C# – Best practice to call ConfigureAwait for all server-side code

asp.net-web-apiasync-awaitc++task-parallel-library

When you have server-side code (i.e. some ApiController) and your functions are asynchronous – so they return Task<SomeObject> – is it considered best practice that any time you await functions that you call ConfigureAwait(false)?

I had read that it is more performant since it doesn't have to switch thread contexts back to the original thread context. However, with ASP.NET Web Api, if your request is coming in on one thread, and you await some function and call ConfigureAwait(false) that could potentially put you on a different thread when you are returning the final result of your ApiController function.

I've typed up an example of what I am talking about below:

public class CustomerController : ApiController
{
    public async Task<Customer> Get(int id)
    {
        // you are on a particular thread here
        var customer = await GetCustomerAsync(id).ConfigureAwait(false);
        
        // now you are on a different thread!  will that cause problems?
        return customer;
    }
}

Best Solution

Update: ASP.NET Core does not have a SynchronizationContext. If you are on ASP.NET Core, it does not matter whether you use ConfigureAwait(false) or not.

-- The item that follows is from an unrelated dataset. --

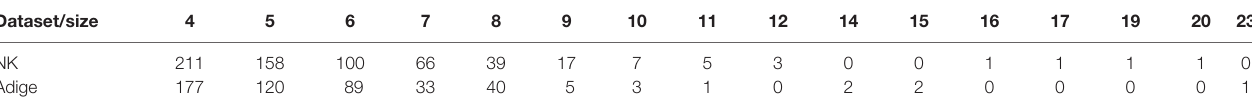
TaBle 3 | Number of cliques grouped by size.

For ASP.NET "Full" or "Classic" or whatever, the rest of this answer still applies.

Original post (for non-Core ASP.NET):

This video by the ASP.NET team has the best information on using async on ASP.NET.

I had read that it is more performant since it doesn't have to switch thread contexts back to the original thread context.

This is true with UI applications, where there is only one UI thread that you have to "sync" back to.

In ASP.NET, the situation is a bit more complex. When an async method resumes execution, it grabs a thread from the ASP.NET thread pool. If you disable the context capture using ConfigureAwait(false), then the thread just continues executing the method directly. If you do not disable the context capture, then the thread will re-enter the request context and then continue to execute the method.

So ConfigureAwait(false) does not save you a thread jump in ASP.NET; it does save you the re-entering of the request context, but this is normally very fast. ConfigureAwait(false) could be useful if you're trying to do a small amount of parallel processing of a request, but really TPL is a better fit for most of those scenarios.

However, with ASP.NET Web Api, if your request is coming in on one thread, and you await some function and call ConfigureAwait(false) that could potentially put you on a different thread when you are returning the final result of your ApiController function.

Actually, just doing an await can do that. Once your async method hits an await, the method is blocked but the thread returns to the thread pool. When the method is ready to continue, any thread is snatched from the thread pool and used to resume the method.

The only difference ConfigureAwait makes in ASP.NET is whether that thread enters the request context when resuming the method.

I have more background information in my MSDN article on SynchronizationContext and my async intro blog post.